GLI ACCORDI FIRMATI - «Due punti possono dunque essere subito chiariti», secondo la Casa della carità. Primo: ciò che ora fa scandalo (dare le case ai rom) è esattamente ciò che era previsto fin dall’inizio dal Piano Maroni. Secondo. le case in questione dovevano essere ristrutturate, e senza i soldi del piano Maroni (cioè senza i soldi destinati ai rom) sarebbero rimaste ad ingrossare il patrimonio sfitto dell’Aler e non sarebbero mai state assegnate. Il agosto 2010, presso l’Aler, Casa della carità e Ceas hanno firmato 20 contratti di affitto della durata di 4 anni rinnovabili per altri 4 anni. Sono state subito pagate le spese di apertura del contratto e si sono pagate le mensilità di affitto fino al 31 ottobre. «Una volta definito e concordato il progetto, ogni nucleo famigliare è stato convocato in prefettura dove il prefetto, il Comune, la Casa della carità e la stessa famiglia hanno lo hanno firmato. Finora - si legge nel documento - sono stati firmati 21 progetti nominativi, di cui: 11 progetti per l’assegnazione delle case Aler escluse dall’erp; 6 progetti per il rientro in Romania (queste 6 famiglie hanno già lasciato il campo e si trovano in Romania); 1 progetto per una famiglia che ha fatto il rogito e ha acquistato casa; 3 progetti per famiglie che hanno trovato casa in affitto. Quindi il rappresentante del Ministro e quello del Comune hanno sottoscritto un atto formale ben consapevoli di chi erano le persone destinatarie nell’intervento».

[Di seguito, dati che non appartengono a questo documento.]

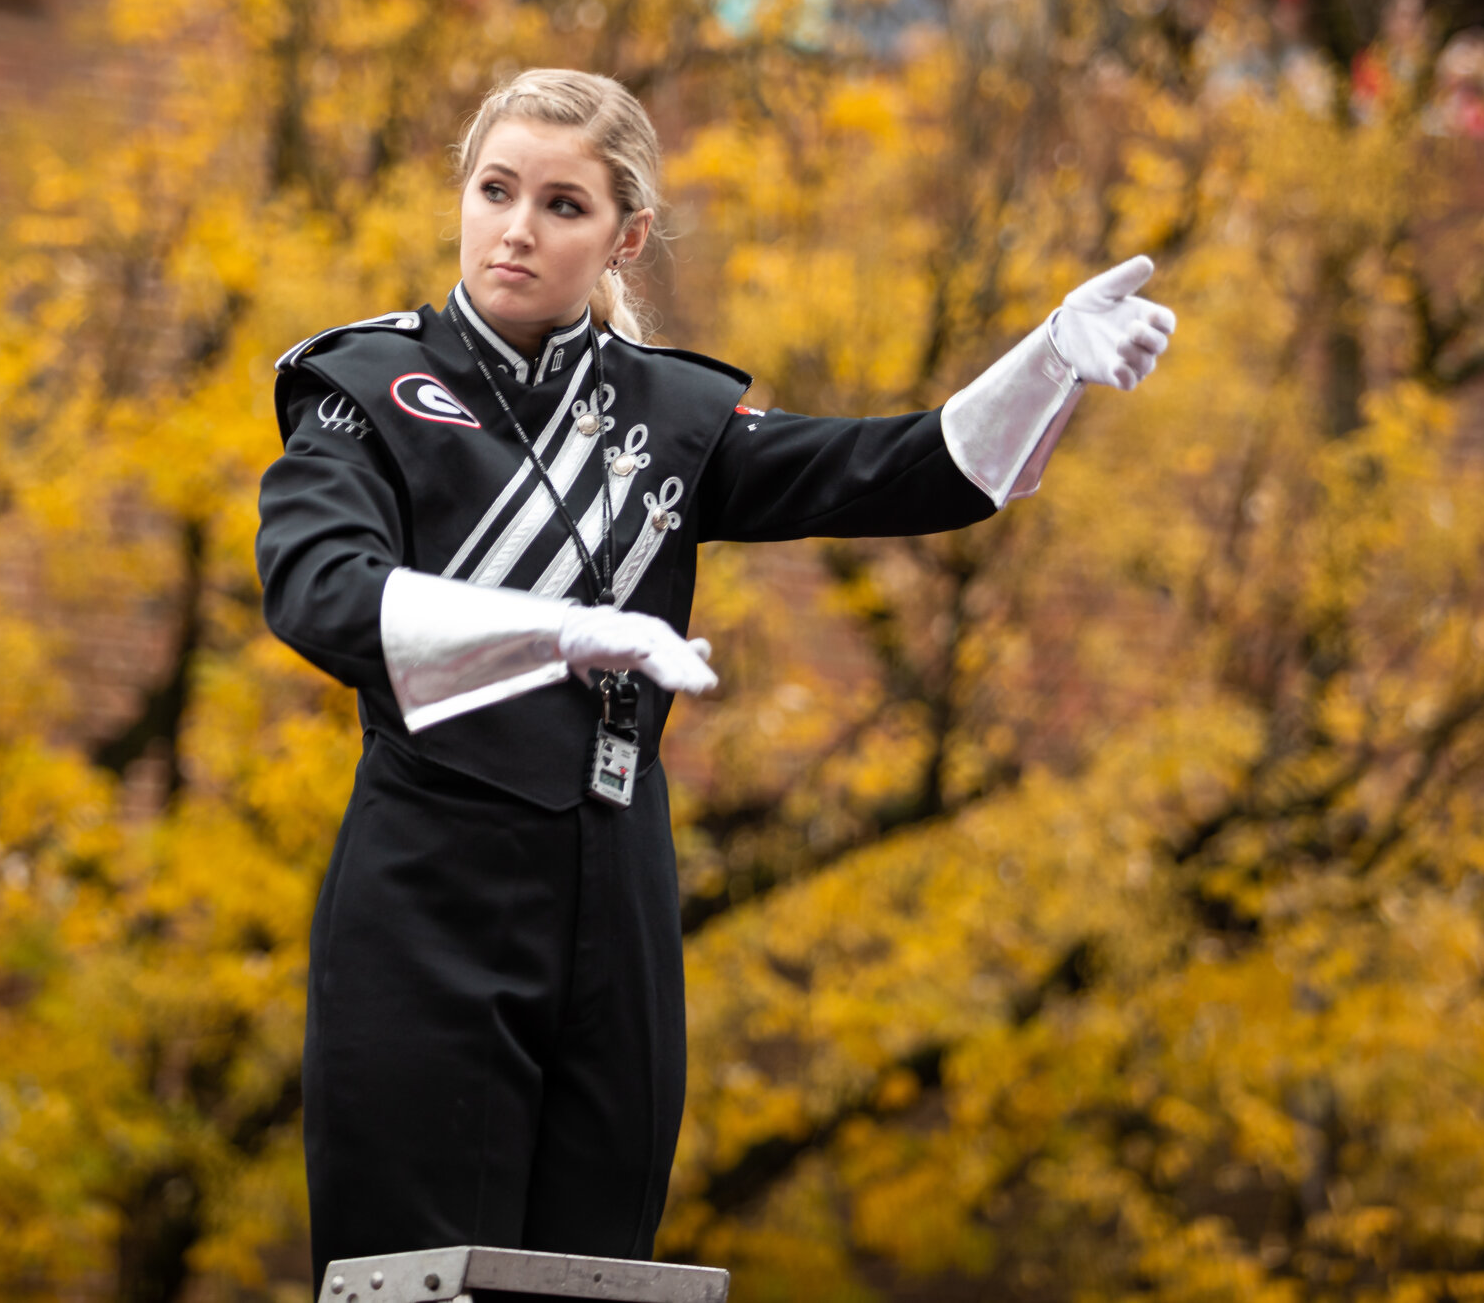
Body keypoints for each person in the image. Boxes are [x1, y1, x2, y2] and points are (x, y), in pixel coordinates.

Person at [256, 69, 1176, 1277]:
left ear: (625, 234)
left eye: (562, 204)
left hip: (618, 881)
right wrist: (559, 632)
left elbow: (893, 467)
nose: (517, 228)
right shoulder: (366, 387)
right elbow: (319, 587)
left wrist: (1048, 358)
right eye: (494, 190)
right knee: (423, 1273)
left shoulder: (671, 413)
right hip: (431, 880)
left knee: (600, 1274)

LO STALLO - Infine la denuncia: «Negli ultimi giorni tutto si è fermato. Nonostante le firme ufficiali, per ora una sola famiglia, delle 11 che avevano ottenuto l’assegnazione della casa Aler esclusa dall’erp, è entrata nell’appartamento. Le altre non lo hanno ancora fatto, eppure sul progetto che hanno firmato, loro si sono impegnate a lasciare il campo del Triboniano entro il 15 ottobre. Inoltre si sono fermati, cioè non più firmati, altri 11 progetti avviati e definiti: 5 famiglie che vogliono tornare in Romania; 5 famiglie che hanno trovato un affitto; 1 famiglia che vuole fare un mutuo. Nessuna istituzione ha più convocato queste famiglie per poter arrivare a concludere il progetto famigliare. Ribadiamo, tutto è bloccato e, dalle dichiarazioni a mezzo stampa e televisione, l’unica data certa è quella dell’annunciata chiusura del Triboniano». Da qui la dichiarazione di esser pronti ad adire le vie legali, se il Comune, il prefetto e il Ministero degli Interni non daranno «piena ed esatta esecuzione agli accordi intervenuti», confermando la destinazione dei 25 alloggi, i contributi per ristrutturarli e gli incontri in Prefettura con le altre famiglie.